The iBuyer said more detail about the layoff and other cost cutting measures would be discussed on the firm’s Feb 22 earnings call

The housing market slowdown has not been kind to proptech and fintech firms. Offerpad conducted another round of layoffs this week, adding more numbers to the list of recent cuts made by these firms.

The iBuyer would not specify the number of impacted employees, but at least four Offerpad employees, including a product manager and three software engineers, posted public notices on LinkedIn announcing they had been laid off and were looking for work.

According to an Offerpad spokesperson, more details will be shared during the firm’s fourth-quarter earnings call with investors, scheduled for February 22.

“Recent macroeconomic factors have slowed the trajectory of growth in the real estate industry. Like many others, we are adjusting the size of our operations to align with the current state of the market,” a spokesperson for the firm wrote in an email. “Unfortunately, some of our team members have been impacted.”

The firm noted that it had provided severance packages and extended health care coverage for impacted employees.

Offerpad previously laid off 7% of its workforce in September 2022 after the firm recorded its first three profitable quarters in Q4 2021, Q1 2022, and Q2 2022. However, the firm recorded a net loss of $80.0 million in the third quarter of 2022 as the housing market rapidly cooled.

News of the layoff comes just a few days after Offerpad announced plans to raise $90 million in private placement with existing investors, according to documents filed with the Securities and Exchange Commission. Existing investors involved include CEO Brian Bair, Roberto Sella, and First American Financial Corp.

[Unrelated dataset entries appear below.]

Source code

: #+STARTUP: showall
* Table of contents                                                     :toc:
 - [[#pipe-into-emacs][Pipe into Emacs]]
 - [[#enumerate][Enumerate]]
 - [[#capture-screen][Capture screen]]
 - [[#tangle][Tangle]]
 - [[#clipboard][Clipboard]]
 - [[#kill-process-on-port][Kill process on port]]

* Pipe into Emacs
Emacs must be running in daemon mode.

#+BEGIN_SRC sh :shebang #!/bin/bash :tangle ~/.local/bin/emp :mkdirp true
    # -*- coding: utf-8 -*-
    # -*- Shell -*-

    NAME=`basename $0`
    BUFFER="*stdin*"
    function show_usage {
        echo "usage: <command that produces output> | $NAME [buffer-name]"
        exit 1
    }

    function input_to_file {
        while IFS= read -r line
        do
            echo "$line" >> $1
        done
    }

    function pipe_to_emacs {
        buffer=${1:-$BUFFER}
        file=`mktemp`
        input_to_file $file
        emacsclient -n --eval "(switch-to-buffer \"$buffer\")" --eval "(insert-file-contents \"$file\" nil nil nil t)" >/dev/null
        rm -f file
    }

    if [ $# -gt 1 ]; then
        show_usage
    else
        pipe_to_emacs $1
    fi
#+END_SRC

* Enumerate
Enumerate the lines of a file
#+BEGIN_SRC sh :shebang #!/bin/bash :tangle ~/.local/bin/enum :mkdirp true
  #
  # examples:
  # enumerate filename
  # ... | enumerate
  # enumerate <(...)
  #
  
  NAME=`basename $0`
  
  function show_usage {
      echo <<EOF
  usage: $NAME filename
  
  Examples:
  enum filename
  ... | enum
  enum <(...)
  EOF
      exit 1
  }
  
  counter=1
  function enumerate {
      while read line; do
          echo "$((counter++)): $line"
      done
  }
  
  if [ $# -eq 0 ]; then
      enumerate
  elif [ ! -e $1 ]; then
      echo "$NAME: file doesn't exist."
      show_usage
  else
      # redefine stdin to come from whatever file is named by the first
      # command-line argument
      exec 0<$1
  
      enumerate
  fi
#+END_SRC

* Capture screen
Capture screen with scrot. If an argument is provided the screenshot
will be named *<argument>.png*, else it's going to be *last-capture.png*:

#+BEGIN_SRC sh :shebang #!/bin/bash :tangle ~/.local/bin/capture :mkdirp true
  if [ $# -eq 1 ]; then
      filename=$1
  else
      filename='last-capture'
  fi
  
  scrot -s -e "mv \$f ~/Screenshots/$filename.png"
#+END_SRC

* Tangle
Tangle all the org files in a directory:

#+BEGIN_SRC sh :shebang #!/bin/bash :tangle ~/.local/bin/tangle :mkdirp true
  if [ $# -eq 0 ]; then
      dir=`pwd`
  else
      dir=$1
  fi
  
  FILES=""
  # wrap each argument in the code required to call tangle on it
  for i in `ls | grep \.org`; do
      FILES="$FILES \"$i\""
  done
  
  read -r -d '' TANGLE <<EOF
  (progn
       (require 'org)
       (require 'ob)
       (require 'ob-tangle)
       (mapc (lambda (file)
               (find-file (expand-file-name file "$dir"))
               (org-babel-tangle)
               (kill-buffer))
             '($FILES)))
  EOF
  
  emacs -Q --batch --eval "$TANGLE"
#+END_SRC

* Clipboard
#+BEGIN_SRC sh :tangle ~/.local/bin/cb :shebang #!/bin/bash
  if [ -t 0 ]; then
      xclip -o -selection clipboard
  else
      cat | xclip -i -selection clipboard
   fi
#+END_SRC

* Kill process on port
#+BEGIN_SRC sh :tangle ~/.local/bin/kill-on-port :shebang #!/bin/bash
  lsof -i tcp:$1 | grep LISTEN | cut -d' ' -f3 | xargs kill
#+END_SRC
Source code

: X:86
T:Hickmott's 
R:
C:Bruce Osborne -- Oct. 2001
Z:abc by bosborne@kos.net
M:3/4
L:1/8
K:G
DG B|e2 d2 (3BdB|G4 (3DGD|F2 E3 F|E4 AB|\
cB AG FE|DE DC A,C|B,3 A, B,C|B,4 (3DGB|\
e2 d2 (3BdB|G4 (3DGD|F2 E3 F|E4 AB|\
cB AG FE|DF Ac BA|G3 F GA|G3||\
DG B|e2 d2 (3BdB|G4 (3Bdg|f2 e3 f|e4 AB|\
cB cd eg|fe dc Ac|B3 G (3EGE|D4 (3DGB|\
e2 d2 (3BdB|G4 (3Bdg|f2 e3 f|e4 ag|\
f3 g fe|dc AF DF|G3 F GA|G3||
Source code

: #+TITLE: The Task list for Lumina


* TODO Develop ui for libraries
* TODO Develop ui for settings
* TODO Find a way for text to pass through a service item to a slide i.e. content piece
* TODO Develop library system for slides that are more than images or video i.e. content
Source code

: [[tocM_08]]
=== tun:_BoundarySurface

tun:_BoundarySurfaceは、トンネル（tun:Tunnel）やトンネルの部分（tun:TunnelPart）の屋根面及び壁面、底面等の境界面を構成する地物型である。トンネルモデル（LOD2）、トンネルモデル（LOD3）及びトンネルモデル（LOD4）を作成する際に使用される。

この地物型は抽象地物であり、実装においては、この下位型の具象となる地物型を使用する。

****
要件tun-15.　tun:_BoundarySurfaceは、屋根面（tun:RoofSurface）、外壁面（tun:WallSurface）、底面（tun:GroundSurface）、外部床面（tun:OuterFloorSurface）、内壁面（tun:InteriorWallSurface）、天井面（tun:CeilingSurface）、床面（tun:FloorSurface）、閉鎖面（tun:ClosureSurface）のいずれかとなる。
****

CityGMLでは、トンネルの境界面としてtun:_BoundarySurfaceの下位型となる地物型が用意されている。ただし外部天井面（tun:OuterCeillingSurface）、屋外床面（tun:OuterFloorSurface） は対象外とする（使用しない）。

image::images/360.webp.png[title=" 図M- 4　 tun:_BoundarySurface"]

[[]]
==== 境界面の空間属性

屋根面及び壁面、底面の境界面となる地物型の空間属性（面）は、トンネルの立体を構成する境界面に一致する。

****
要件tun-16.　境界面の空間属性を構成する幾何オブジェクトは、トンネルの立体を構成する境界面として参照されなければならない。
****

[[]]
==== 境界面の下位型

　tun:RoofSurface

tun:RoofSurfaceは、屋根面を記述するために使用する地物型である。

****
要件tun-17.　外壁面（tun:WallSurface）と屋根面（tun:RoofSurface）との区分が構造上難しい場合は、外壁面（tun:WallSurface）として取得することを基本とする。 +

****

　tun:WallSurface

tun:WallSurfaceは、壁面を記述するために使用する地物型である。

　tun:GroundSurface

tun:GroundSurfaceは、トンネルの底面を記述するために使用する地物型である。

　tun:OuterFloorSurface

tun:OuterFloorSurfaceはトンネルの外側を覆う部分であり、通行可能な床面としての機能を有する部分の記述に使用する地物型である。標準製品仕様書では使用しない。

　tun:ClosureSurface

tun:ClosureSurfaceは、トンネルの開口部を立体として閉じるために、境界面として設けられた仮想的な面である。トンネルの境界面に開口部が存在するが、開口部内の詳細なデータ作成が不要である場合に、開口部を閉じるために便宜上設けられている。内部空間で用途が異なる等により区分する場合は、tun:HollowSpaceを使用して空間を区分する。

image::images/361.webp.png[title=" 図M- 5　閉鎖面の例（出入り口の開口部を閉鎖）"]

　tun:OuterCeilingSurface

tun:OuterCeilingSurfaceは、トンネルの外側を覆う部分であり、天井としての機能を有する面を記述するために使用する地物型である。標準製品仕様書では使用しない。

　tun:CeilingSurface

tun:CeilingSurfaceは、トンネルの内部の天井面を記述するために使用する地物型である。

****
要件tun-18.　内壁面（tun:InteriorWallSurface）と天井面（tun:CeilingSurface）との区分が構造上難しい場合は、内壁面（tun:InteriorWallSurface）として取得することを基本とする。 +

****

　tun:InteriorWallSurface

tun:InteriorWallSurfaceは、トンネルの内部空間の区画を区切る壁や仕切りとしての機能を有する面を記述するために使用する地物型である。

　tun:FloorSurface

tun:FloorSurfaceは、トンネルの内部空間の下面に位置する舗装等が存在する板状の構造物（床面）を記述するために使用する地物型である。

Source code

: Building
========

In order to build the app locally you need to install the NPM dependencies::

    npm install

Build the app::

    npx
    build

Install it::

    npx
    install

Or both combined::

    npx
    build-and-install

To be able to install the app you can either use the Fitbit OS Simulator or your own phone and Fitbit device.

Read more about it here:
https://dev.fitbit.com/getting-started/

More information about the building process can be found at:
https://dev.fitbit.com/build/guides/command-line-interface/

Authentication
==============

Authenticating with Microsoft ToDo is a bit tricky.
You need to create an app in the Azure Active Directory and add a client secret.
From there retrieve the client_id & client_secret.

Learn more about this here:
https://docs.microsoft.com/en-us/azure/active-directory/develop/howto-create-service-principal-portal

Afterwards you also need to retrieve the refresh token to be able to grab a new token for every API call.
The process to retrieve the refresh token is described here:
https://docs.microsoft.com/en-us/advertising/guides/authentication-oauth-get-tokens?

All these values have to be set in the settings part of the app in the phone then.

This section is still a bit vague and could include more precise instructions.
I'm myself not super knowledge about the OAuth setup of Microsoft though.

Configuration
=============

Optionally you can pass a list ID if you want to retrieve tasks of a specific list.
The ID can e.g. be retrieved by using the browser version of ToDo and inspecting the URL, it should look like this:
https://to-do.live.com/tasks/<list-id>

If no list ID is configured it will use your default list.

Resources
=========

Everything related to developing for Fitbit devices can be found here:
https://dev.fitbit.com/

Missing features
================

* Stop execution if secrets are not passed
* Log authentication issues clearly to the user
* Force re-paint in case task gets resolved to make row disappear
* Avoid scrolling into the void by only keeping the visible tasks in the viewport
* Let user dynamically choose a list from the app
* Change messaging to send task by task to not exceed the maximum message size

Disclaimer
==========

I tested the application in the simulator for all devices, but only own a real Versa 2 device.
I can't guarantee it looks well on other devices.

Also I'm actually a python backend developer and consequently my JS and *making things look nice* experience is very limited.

The $90 million would give the iBuyer an additional six months to a year of operations at its current cash burn rates, according to a note sent to clients by analysts at Keefe, Bruyette & Woods (KBW), led by Ryan Tomasello.

The iBuying business has not been kind to its major players over the past several months, with Opendoor announcing it had laid off roughly 18% of its staff in November and Redfin deciding to shutter its iBuying business a year after Zillow’s infamous iBuying flop.